Although it is understood that casualty numbers could increase if more people took an active travelling approach, this estimate is much lower than the direct projection of current casualties due to an effect known as Safety in Numbers (SiN). This is a widely-accepted phenomenon that observes the relationship between more cyclists on the roads and a reduced collision risk per cyclist. 

In addition, referencing the successes of other countries, along with various schemes in London, TRL claims it is possible to increase cycling, while decreasing casualties, by making changes to street design and infrastructure, as well as reviewing priority and liability laws.

Marcus Jones, Principal Consultant, Sustainable Mobility Group, TRL, commented: “It is easy to focus on the rise in predicted casualties and reconsider the merits of healthy mobility, when weighed against the seemingly unavoidable rise in casualties. But this doesn’t have to be the case. It is possible for healthy mobility and increased safety for vulnerable road users to co-exist.

“Not only do we need to tackle attitudes in the UK, but we need to understand the successes of other countries, like the Netherlands and Denmark: the challenges they overcame, and how they adapted their cities to accommodate new designs, infrastructure, policies and initiatives in line with recent NICE recommendations.
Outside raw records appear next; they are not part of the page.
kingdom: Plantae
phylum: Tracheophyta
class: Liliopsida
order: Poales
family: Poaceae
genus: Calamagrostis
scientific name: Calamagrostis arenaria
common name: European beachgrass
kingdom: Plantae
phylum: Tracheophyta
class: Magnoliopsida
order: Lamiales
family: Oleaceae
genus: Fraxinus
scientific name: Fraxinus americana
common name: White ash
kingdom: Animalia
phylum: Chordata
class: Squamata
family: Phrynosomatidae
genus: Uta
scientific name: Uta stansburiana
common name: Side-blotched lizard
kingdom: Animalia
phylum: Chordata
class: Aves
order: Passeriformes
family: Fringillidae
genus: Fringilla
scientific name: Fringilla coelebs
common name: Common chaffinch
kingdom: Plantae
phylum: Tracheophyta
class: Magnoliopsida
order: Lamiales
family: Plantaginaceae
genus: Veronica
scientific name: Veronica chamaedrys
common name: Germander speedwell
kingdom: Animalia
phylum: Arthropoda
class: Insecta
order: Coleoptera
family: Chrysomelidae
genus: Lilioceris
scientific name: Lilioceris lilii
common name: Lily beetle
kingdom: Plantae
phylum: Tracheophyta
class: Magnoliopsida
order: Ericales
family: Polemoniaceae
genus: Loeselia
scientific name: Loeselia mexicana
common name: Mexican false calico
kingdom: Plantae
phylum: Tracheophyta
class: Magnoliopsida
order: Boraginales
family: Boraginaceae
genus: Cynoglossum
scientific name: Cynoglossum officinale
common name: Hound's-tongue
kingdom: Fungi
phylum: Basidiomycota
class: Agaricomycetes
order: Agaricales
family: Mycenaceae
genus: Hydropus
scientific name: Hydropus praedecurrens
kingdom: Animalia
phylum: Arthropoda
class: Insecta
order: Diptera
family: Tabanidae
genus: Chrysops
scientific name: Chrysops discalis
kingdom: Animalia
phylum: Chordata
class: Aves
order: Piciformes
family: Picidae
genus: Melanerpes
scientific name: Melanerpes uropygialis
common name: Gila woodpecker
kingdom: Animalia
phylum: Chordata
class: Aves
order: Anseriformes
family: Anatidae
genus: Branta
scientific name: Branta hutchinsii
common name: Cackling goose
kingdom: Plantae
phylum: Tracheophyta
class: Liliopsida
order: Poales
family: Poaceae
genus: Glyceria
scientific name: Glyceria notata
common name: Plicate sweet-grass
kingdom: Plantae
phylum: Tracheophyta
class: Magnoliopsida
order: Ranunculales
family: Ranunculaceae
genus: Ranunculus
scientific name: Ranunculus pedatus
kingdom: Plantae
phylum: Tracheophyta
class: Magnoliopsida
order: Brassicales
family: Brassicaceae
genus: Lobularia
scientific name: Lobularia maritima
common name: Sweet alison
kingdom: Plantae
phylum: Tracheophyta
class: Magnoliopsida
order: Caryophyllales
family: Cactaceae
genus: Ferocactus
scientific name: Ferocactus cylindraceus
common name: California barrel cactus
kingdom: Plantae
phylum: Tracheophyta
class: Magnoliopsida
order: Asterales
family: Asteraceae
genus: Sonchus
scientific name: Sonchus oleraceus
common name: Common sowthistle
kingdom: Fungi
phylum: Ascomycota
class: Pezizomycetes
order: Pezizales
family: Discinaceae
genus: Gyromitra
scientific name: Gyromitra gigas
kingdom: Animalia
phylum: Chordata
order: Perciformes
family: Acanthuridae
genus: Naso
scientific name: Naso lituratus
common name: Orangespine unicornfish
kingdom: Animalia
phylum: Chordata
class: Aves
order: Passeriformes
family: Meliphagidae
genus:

If we take a mobility-by-design approach that places safety at the centre of initiatives from the onset, we can reap the rewards of active travel, without compromising safety.”

Solutions put forward by TRL include reducing traffic speed by designing people-friendly streets, rather than retrofitting speed bumps; creating more space and segregation for cyclists, while maintaining priority and directness; introducing better crossing provision for pedestrians on busy roads, with improved waiting and crossing times at signalised crossings; changes to priority rules at side-road crossings for cyclists, supported by the design that reduced the speed of turning vehicles; and consideration of presumed liability laws, where motorised road users take greater responsibility for collisions with vulnerable road users.